RDFa is a way of embedding RDF into HTML. RDF is the Resource Description Framework, and with that its possible to define semantic meaning. In RDF, you have a Subject, a Predicate and an Object as in real-world speech. You could say “This article (subject with the unique URI is about (standard-RDF-predicate) the semantic web “and Google would rank your article way higher when someone wants to know something about the Semantic Web and uses this keyword in Google Search. You could also model these triple-sentences to make a connection between defined resources. “I’m interested in the semantic web” could be a triple you can put directly into HTML. Google could derive a logical connection here.

Google will first use some use-cases, like that of the ratings. Say you define your blogpost as a rating about a product like some special laptop, and you define it unambigously by using a unique id (in fact a unique URI, perhaps that will be the product page at the laptops vendor), Google has a lot of info that it can directly parse from your website: Its about a certain laptop, you have rated it, and maybe you also give information about yourself. This is all machine-extractable structured data, that can be used by webspiders like Google Search. With these definitions about products, ratings, companies and people, a lot of the central data that a lot of people search about in Google can be automatically extracted from average users like you and me – if we know how to embed that data. This might become a central interest of all SEOs out there – understanding RDF and implementing RDFa into webpages might be the next thing in terms of “Semantic Page Rank“.
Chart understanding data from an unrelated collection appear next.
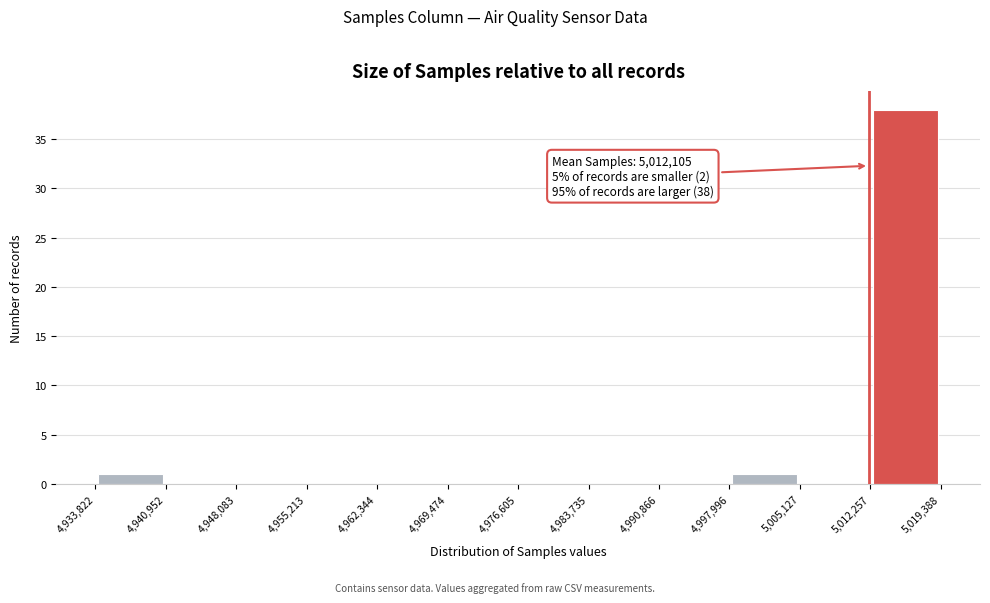

Which range on the x-axis has the tallest bar?

5,012,257 to 5,019,388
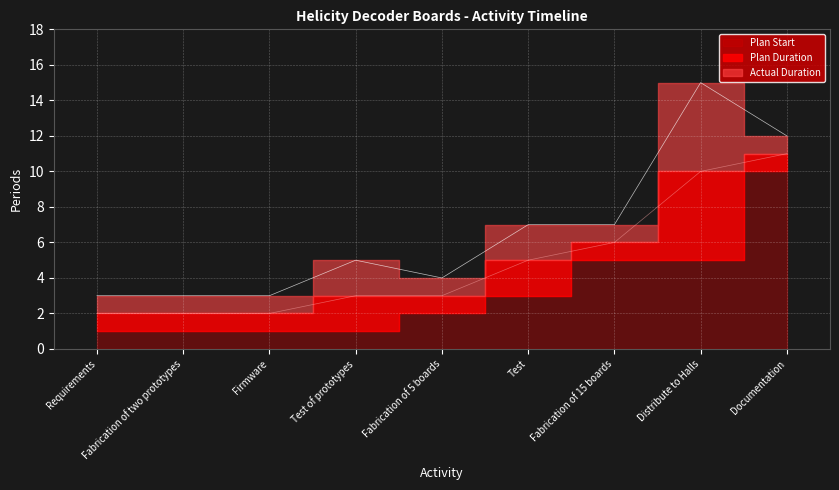

At which label does Plan Duration reach its minimum?

Requirements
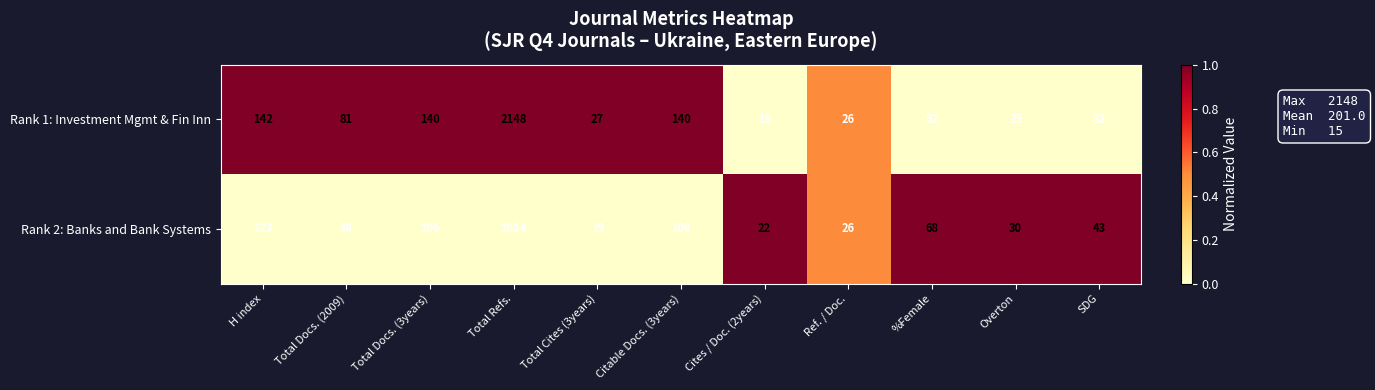

How many data points in Rank 2: Banks and Bank Systems are less than 43?

5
Its some kinda funny, that I’m working on an RDFa-Editor for a semantic blog in my thesis. Seems like I have to include Googles usecases in it, or it might be “outdated”. If you have any questions, just add a comment. By the way: Welcome to the Semantic Web!

  1. Google ist da noch lange nicht so weit, wie die gerne wollten. Selbst ihre Suchmaschine, macht eigentlich nicht dass, was sie vorgibt zu tun. Warum sich dublin core nicht, nur bedingt, durchsetzt verstehe ich z.B. auch nicht. Würde meine Arbeit wesentlich leichter machen. Das “semantic” web is auch so eine Sache, denn lustiger weise, funktioniert die deutsche Sprache anders als die englische, in Sachen Prädikat, von anderen Sprachen ganz zu schweigen (man denke da nur an über die hälfte der weltbevölkerung in Asien und dem indischen Subkontinent). Das semantic web, welches im moment entwickelt wird, geht aber nur vom Englischen aus. Daher muss erstmal wieder über multilinguale Klassifikationen gegangen werden, was wiederum heisst, dass der recall bei den Suchmaschinen erhöht wird, deine precision aber leiden wird, da du einfach zu viel Ballast erzeugst. Aber gut, dass sind mehr Probleme von meiner Seite und weniger von der Informatikseite.
    Interessant dabei ist natürlich, dass goggle angeblich jetzt diesen Schritt macht, wenn Wolfram mit seiner neuen Suchmaschine auf dem Markt auftaucht. Schauen wir mal was kommt…
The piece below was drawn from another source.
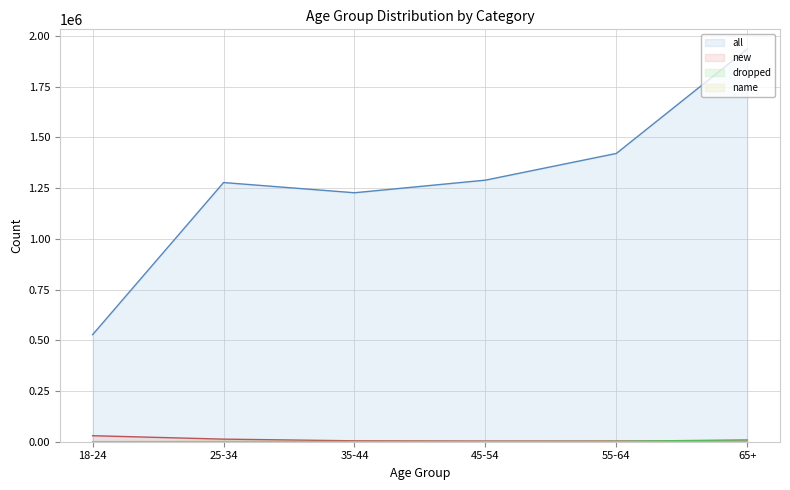

What is the total value across all series at 45-54?

1293510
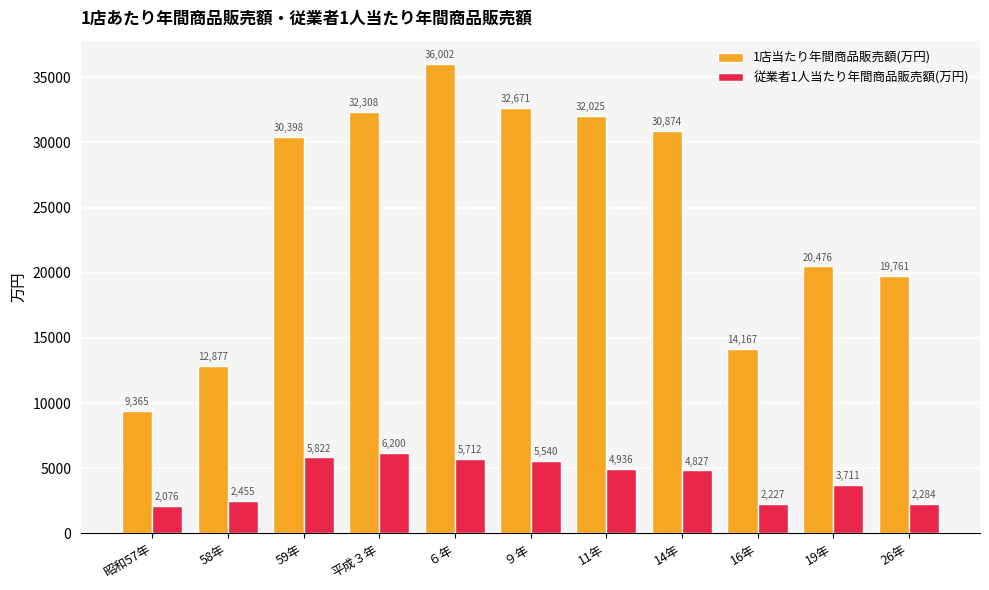

What value does the 従業者1人当たり年間商品販売額(万円) series have at 16年, to the nearest 50?

2250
  2. Das ist nicht ganz korrekt. Ich habe das nur mit tatsächlicher Sprache vergleichen, weil man es sich so leichter vorstellen kann, aber eigentlich handelt es sich um eindeutig identifizierte Ressourcen (Subjekt und Objekt), die über eindeutig identifizierte Prädikate verbunden sind. Wenn ich zum Beispiel sage, dass (Big Ben)(located_at)(London) … wobei die einzelnen Teile mit ihren repräsentierenden URIs ausgetauscht werden müssten … dann hat das nichts mit einer sprachlichen repräsentation zu tun. Die Mehrsprachlichkeit ist übrigens in dem System integriert. Freebase zum Beispiel hat das so gelöst, dass sie einen Bezeichnertyp für jede Sprache anbieten, man findet hier ( zum Beispiel die Namen des Big Ben in allen anderen Sprachen.